**EXERCISE BRIEF:**
I need only the number of lines in this data that contain the string "الطاقة".

**GIVEN INFORMATION:**
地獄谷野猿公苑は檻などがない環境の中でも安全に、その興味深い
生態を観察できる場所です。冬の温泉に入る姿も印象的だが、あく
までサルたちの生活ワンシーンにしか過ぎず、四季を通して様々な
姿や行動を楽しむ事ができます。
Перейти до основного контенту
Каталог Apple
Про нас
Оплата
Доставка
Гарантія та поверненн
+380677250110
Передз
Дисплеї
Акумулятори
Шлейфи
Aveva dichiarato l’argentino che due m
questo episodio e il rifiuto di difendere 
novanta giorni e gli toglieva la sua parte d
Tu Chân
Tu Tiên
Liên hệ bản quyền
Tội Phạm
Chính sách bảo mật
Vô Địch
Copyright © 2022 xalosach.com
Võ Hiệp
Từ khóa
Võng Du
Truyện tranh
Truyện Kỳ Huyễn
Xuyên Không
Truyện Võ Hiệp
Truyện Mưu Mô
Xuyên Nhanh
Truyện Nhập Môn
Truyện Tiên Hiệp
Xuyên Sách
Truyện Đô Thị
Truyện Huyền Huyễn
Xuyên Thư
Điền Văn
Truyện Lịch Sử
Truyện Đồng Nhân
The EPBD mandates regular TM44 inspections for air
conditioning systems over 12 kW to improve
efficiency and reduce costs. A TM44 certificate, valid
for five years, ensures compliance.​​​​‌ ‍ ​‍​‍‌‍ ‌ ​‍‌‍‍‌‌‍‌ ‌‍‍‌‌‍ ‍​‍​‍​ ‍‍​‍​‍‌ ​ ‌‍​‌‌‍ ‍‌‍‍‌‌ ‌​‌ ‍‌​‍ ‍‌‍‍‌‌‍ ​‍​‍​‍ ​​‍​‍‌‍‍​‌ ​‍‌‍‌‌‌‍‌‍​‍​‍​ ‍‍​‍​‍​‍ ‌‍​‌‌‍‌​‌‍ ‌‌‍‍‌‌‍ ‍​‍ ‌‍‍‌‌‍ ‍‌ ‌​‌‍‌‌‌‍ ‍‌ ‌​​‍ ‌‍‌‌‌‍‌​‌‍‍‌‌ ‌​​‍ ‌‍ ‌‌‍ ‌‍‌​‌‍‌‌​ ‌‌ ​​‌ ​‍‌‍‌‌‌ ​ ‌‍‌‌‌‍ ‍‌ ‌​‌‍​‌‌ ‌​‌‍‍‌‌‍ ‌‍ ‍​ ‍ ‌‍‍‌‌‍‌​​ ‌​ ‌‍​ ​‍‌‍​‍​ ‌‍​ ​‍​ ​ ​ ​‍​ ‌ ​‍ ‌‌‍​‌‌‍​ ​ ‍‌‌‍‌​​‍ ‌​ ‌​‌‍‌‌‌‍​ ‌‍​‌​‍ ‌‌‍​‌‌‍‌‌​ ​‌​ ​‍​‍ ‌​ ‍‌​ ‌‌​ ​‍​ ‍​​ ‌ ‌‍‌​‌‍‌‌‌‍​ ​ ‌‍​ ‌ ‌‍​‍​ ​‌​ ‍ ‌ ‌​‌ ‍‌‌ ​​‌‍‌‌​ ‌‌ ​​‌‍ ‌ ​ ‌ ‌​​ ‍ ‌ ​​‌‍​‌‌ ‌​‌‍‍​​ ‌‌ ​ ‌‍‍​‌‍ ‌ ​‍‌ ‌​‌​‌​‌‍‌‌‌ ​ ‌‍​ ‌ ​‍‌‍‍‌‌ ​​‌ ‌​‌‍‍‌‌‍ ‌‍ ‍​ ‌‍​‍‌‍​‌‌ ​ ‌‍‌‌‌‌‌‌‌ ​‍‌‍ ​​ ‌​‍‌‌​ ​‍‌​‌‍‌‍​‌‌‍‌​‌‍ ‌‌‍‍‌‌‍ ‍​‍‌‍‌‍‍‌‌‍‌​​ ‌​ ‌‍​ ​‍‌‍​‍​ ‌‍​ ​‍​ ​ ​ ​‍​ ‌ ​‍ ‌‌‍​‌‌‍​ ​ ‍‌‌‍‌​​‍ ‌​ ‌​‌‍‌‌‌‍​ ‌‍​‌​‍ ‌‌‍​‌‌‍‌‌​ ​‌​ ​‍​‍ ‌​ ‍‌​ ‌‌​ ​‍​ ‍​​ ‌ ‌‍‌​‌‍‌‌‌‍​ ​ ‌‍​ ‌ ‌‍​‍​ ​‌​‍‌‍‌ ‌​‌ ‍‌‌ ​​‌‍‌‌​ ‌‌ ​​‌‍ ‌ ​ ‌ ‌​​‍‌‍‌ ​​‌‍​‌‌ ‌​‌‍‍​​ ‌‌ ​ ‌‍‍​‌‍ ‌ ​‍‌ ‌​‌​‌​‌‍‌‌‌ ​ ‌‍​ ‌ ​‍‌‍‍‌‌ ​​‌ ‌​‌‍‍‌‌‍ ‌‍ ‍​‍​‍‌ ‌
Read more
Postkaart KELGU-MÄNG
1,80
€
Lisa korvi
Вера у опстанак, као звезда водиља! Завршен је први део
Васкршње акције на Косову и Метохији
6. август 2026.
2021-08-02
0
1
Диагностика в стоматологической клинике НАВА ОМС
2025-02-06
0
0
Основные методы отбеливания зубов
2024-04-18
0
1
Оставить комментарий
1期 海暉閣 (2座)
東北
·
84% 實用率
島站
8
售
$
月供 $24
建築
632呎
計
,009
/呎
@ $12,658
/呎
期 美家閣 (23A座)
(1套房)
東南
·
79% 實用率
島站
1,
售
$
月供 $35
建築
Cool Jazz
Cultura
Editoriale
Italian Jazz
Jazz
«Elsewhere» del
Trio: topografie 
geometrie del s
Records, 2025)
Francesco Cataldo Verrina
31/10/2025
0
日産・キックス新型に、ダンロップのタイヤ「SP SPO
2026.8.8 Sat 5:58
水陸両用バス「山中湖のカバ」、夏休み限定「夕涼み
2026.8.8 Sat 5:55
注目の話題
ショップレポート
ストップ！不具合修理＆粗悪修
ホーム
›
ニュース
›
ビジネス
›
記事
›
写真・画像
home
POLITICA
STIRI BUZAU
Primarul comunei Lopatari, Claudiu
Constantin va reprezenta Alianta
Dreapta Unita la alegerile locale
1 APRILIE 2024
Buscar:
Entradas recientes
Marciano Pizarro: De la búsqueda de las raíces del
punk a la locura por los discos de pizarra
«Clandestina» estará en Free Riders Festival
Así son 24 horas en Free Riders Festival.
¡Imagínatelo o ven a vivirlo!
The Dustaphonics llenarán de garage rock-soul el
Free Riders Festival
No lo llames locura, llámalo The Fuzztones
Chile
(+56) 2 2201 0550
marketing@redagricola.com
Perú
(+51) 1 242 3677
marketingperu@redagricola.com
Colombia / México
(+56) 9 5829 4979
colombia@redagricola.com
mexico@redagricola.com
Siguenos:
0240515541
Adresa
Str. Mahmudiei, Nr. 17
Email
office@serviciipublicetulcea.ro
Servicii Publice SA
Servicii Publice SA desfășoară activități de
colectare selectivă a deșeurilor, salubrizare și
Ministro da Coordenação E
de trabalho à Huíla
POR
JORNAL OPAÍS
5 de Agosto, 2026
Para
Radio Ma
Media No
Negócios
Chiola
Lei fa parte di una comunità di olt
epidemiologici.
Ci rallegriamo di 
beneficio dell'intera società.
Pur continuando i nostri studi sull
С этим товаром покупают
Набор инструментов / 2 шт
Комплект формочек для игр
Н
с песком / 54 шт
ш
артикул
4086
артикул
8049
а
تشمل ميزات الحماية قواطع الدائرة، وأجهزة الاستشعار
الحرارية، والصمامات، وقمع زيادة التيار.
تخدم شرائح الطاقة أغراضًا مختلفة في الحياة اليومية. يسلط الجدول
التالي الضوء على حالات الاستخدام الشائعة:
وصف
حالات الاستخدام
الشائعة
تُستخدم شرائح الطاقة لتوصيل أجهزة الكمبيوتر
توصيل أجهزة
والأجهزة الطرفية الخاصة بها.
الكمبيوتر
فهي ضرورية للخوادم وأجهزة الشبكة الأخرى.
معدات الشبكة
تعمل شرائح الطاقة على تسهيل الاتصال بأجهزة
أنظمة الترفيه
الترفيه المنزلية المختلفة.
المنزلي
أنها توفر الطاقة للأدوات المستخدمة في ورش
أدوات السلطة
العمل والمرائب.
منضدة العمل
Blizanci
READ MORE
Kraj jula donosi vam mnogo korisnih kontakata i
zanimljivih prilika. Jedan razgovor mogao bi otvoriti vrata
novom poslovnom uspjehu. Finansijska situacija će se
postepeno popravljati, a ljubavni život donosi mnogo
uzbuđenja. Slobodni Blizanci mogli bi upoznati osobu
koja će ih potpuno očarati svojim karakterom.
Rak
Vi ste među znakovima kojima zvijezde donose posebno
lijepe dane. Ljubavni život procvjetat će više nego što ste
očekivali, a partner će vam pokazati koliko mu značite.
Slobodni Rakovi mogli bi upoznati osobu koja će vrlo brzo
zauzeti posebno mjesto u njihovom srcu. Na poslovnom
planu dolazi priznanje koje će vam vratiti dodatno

**RESPONSE BOX:**
4